Exercise goal>
Look through the data below and work out how many lines hold "owned"; state only the number.

##############################

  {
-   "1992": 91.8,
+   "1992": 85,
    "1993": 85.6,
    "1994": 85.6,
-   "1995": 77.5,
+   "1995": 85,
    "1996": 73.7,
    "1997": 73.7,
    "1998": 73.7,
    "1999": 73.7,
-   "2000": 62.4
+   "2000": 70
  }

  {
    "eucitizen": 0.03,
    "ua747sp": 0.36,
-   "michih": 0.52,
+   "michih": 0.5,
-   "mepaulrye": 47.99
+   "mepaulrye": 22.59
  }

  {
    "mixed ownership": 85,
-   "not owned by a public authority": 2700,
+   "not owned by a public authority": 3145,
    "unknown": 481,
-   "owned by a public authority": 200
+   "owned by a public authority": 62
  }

##############################

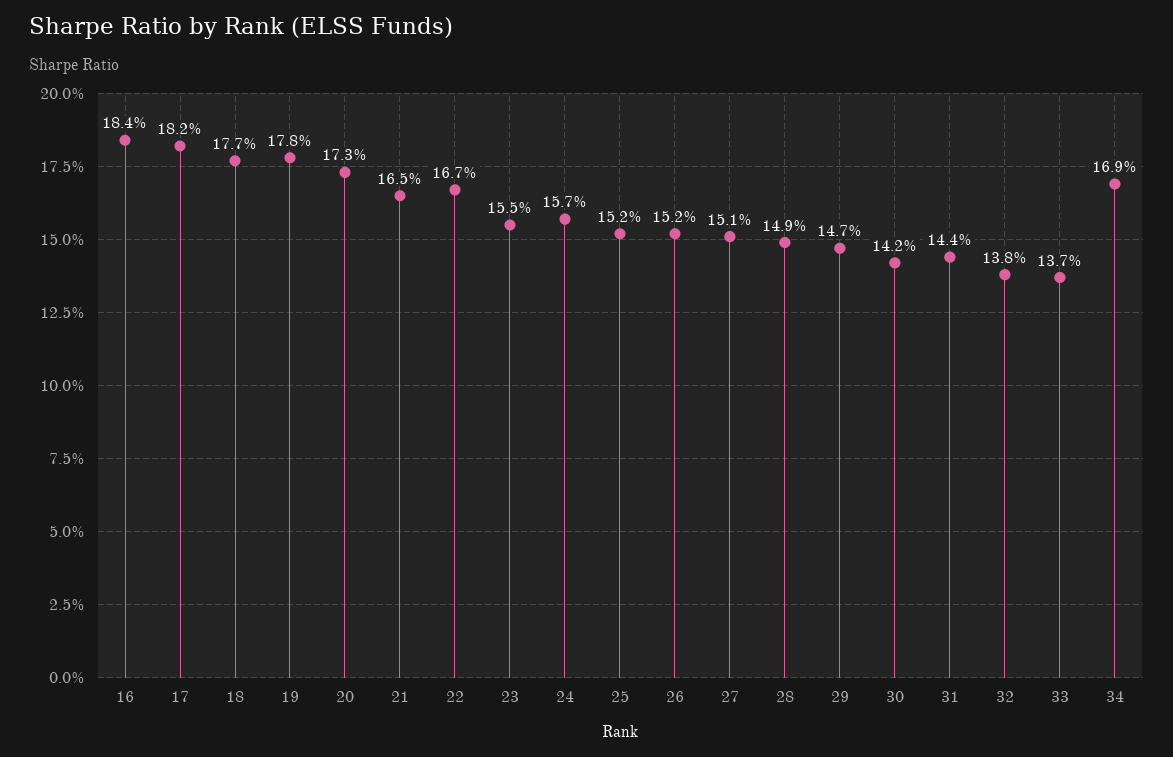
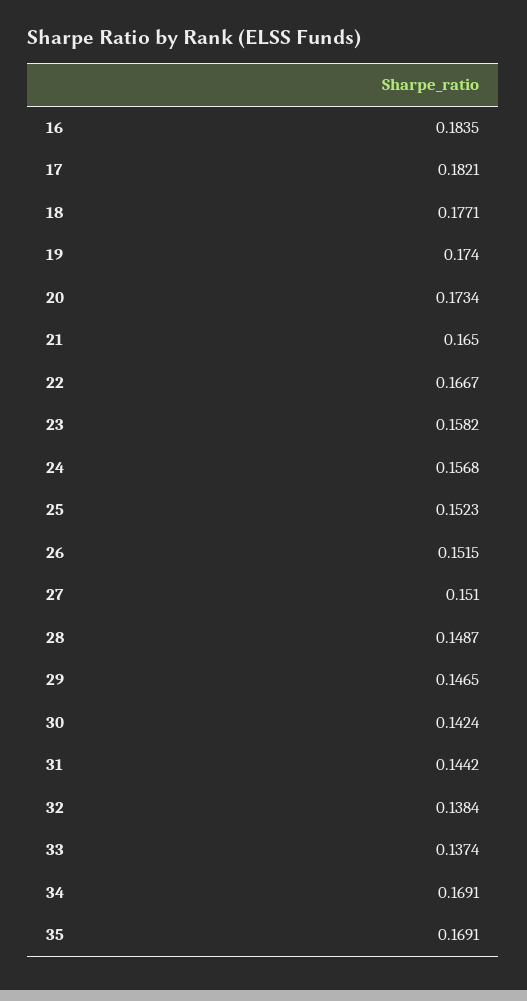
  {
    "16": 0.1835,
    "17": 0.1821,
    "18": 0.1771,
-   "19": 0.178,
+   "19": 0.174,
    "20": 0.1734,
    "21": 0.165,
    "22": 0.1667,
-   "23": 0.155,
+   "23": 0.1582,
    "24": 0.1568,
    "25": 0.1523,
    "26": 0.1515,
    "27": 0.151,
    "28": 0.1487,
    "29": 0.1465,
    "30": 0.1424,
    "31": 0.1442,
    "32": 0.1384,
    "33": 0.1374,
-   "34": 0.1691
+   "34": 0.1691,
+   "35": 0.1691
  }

##############################

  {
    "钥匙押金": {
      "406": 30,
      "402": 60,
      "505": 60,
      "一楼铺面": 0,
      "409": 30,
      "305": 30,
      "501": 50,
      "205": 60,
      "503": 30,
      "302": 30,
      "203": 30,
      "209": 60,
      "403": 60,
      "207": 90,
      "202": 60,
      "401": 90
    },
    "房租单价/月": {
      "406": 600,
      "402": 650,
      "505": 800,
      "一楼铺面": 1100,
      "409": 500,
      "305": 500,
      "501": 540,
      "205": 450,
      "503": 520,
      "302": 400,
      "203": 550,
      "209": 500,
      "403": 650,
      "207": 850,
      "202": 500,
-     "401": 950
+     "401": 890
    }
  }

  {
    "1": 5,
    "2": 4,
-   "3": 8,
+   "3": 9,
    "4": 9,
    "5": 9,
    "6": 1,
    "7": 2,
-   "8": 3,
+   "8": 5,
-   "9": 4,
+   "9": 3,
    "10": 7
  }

##############################

Worked solution>
4